WORK REQUIRED:
Include the line with "En sikker og korrekt" and every line before it in the entries below, echoed exactly, but not the pictures.

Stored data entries
==*==

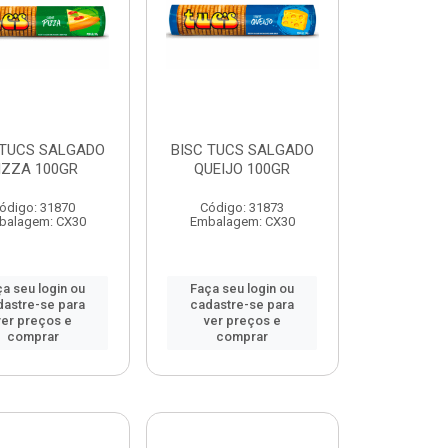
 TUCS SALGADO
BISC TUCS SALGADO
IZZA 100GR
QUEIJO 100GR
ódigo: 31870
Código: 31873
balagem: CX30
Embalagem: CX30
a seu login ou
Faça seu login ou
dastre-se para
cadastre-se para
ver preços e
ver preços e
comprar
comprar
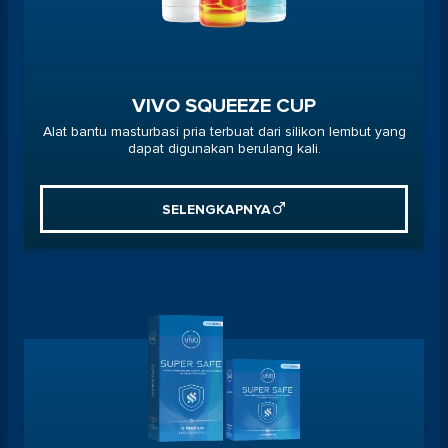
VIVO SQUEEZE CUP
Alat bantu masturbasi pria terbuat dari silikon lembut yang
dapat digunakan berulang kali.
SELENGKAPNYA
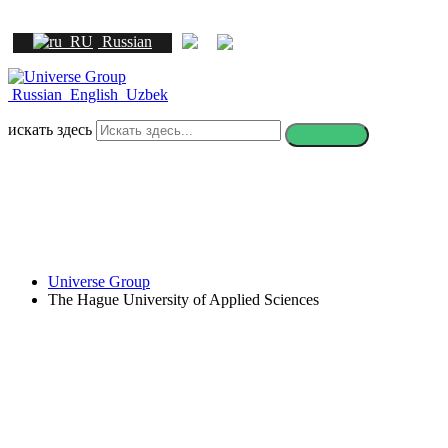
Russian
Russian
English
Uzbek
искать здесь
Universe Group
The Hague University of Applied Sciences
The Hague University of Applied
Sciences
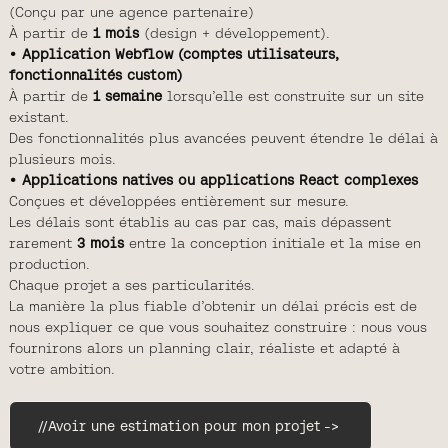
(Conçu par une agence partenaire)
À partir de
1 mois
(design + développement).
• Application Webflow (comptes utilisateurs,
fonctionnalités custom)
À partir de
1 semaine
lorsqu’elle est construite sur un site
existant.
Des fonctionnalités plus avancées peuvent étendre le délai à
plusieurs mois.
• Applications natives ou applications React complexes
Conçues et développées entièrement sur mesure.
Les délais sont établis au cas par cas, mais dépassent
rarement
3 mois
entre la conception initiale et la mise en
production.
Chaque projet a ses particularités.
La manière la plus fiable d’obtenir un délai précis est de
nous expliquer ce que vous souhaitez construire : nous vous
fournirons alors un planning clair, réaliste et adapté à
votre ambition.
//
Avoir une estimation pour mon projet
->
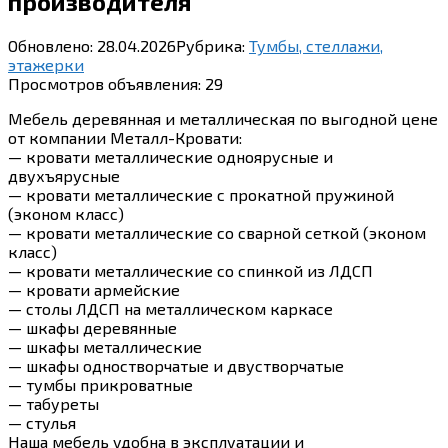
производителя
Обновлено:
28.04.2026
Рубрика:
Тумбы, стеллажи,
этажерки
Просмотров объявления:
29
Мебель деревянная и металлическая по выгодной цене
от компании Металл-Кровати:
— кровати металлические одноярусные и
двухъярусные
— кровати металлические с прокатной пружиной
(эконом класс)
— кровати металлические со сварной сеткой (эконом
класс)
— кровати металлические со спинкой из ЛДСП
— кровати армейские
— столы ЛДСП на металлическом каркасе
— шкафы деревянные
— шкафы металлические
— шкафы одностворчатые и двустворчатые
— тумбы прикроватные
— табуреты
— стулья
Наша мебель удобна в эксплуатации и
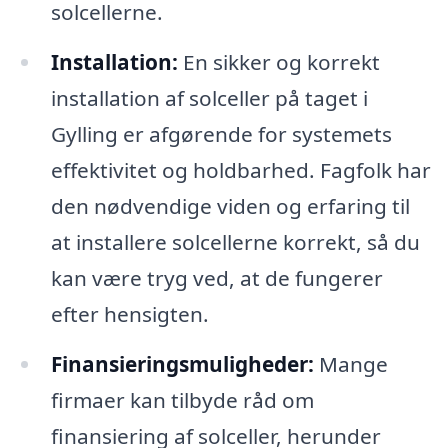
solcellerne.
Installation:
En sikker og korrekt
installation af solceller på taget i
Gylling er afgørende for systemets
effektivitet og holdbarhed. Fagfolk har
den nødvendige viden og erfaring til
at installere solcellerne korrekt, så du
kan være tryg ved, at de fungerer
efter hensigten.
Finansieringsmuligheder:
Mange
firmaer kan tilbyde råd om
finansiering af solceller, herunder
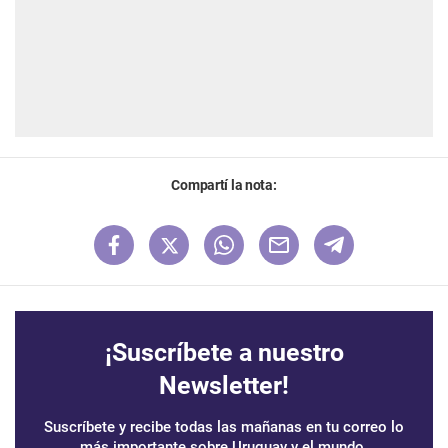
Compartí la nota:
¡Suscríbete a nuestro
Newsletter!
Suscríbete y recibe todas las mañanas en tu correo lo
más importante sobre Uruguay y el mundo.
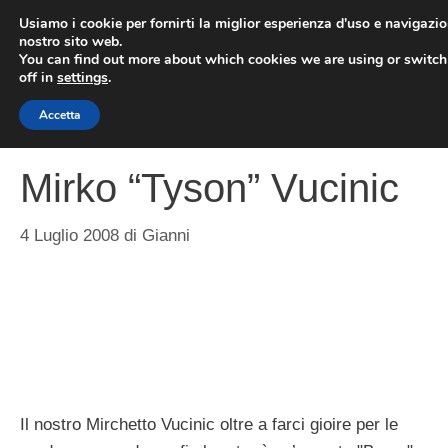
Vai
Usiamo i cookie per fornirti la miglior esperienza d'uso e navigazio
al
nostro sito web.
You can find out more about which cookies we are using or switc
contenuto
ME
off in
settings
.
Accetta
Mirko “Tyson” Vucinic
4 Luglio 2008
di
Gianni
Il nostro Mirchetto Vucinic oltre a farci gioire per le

==*==

SOLUTION TO THE PROBLEM:
 TUCS SALGADO
BISC TUCS SALGADO
IZZA 100GR
QUEIJO 100GR
ódigo: 31870
Código: 31873
balagem: CX30
Embalagem: CX30
a seu login ou
Faça seu login ou
dastre-se para
cadastre-se para
ver preços e
ver preços e
comprar
comprar
VIVO SQUEEZE CUP
Alat bantu masturbasi pria terbuat dari silikon lembut yang
dapat digunakan berulang kali.
SELENGKAPNYA
Russian
Russian
English
Uzbek
искать здесь
Universe Group
The Hague University of Applied Sciences
The Hague University of Applied
Sciences
(Conçu par une agence partenaire)
À partir de
1 mois
(design + développement).
• Application Webflow (comptes utilisateurs,
fonctionnalités custom)
À partir de
1 semaine
lorsqu’elle est construite sur un site
existant.
Des fonctionnalités plus avancées peuvent étendre le délai à
plusieurs mois.
• Applications natives ou applications React complexes
Conçues et développées entièrement sur mesure.
Les délais sont établis au cas par cas, mais dépassent
rarement
3 mois
entre la conception initiale et la mise en
production.
Chaque projet a ses particularités.
La manière la plus fiable d’obtenir un délai précis est de
nous expliquer ce que vous souhaitez construire : nous vous
fournirons alors un planning clair, réaliste et adapté à
votre ambition.
//
Avoir une estimation pour mon projet
->
производителя
Обновлено:
28.04.2026
Рубрика:
Тумбы, стеллажи,
этажерки
Просмотров объявления:
29
Мебель деревянная и металлическая по выгодной цене
от компании Металл-Кровати:
— кровати металлические одноярусные и
двухъярусные
— кровати металлические с прокатной пружиной
(эконом класс)
— кровати металлические со сварной сеткой (эконом
класс)
— кровати металлические со спинкой из ЛДСП
— кровати армейские
— столы ЛДСП на металлическом каркасе
— шкафы деревянные
— шкафы металлические
— шкафы одностворчатые и двустворчатые
— тумбы прикроватные
— табуреты
— стулья
Наша мебель удобна в эксплуатации и
solcellerne.
Installation:
En sikker og korrekt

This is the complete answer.